During the past decade, intravitreally administered biologic drugs have advanced the treatment of retinal diseases, such as wet age‐related macular degeneration (AMD), diabetic macular oedema and retinal venous occlusions. The drugs as well as the necessary disease management imply considerable economic burden on healthcare systems. This Norwegian study documents the rates of use of intravitreal therapies and intercounty variation over a 5‐year period.
We collected data from the Norwegian Patient Register for all episodes of care encompassing intravitreal therapy during the period 2011–2015. For each episode, we received information on patient age, sex, county of residence, diagnosis and name of drug injected.

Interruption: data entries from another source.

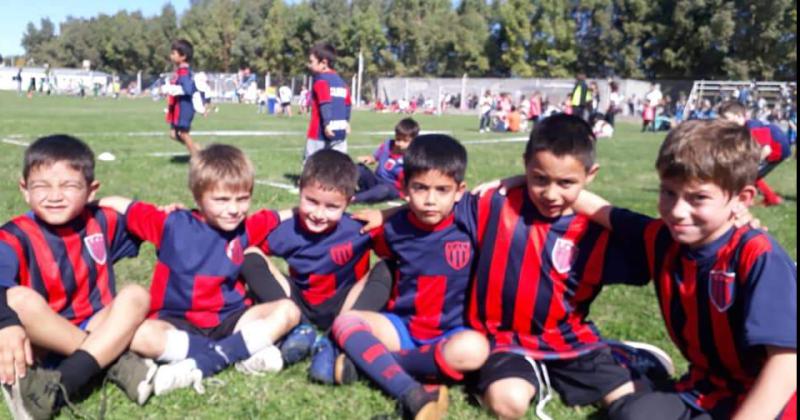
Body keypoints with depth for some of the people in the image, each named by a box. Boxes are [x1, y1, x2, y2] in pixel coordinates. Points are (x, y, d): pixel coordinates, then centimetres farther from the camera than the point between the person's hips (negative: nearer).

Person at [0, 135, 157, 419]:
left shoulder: (102, 222, 3)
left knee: (135, 295, -20)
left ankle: (57, 388, -33)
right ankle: (117, 360, -27)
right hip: (41, 343, -4)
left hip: (97, 331, 4)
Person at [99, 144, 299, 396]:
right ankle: (243, 352, -29)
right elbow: (125, 207, 5)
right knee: (140, 335, -33)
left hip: (229, 318, 3)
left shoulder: (247, 228, 2)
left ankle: (201, 364, -28)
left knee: (288, 311, -18)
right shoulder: (173, 224, -5)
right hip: (178, 322, -2)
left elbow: (278, 218, 16)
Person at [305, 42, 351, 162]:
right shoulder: (341, 81, 14)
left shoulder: (321, 80, -9)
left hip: (321, 132, -7)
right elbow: (347, 104, 20)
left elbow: (325, 104, -20)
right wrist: (346, 121, 30)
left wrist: (327, 123, -26)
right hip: (340, 132, 7)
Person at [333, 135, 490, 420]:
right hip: (402, 326, 3)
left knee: (474, 349, -37)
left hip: (451, 333, -3)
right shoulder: (395, 228, -3)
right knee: (344, 322, -21)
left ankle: (370, 360, -24)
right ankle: (415, 397, -37)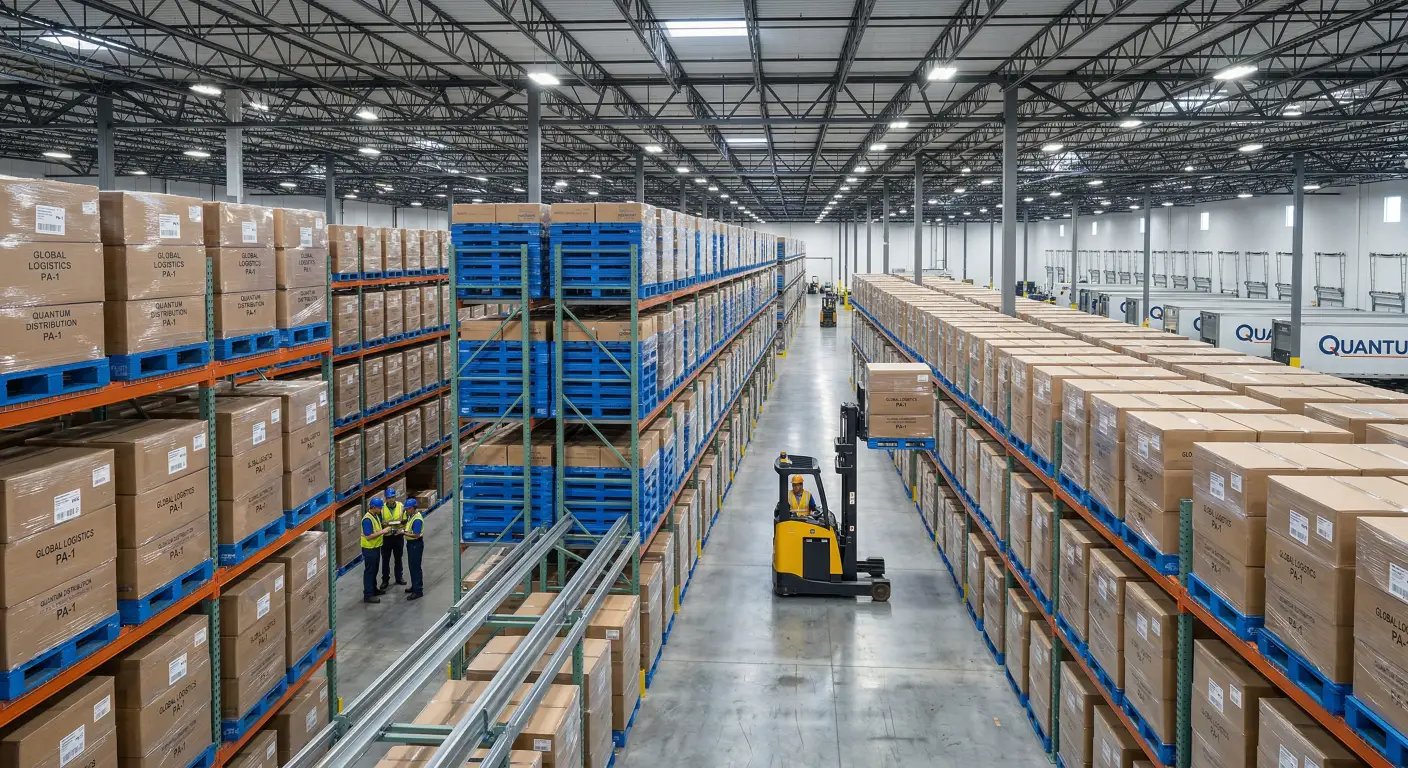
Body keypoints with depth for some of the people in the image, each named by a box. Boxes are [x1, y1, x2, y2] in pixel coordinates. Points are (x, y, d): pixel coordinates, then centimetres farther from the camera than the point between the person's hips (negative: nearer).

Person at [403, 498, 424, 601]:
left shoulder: (417, 519, -23)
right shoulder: (411, 516, 8)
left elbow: (416, 535, -26)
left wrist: (404, 533, -28)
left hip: (416, 544, -10)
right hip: (411, 543, 10)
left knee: (415, 567, -7)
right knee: (412, 566, 19)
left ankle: (418, 591, -3)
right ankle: (415, 586, 32)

During the study period, 21 277 patients had in total 236 857 episodes of care. The number of intravitreal injections doubled from 2011 to 2015, reaching 63 601 injections in 2015, of which 77% were for diagnosed wet AMD. In 2015, the age‐adjusted number of episodes varied from 19 to 55 per 1000 population aged 50+ across Norway's 19 counties. The age‐adjusted number of patients treated per 1000 population aged 50+ varied from 5.22 to 8.35.
The use of intravitreal injections increased rapidly with wet AMD as the most frequent diagnosis and with varying utilization across Norway's 19 counties. The causes of the varying use of intravitreal therapies could not be established but may reflect variation in disease prevalence, treatment capacity, travel distance to the nearest ophthalmic service and lack of national treatment guidelines. The geographic variation in utilization may challenge policy goals of equitable care and warrants further studies.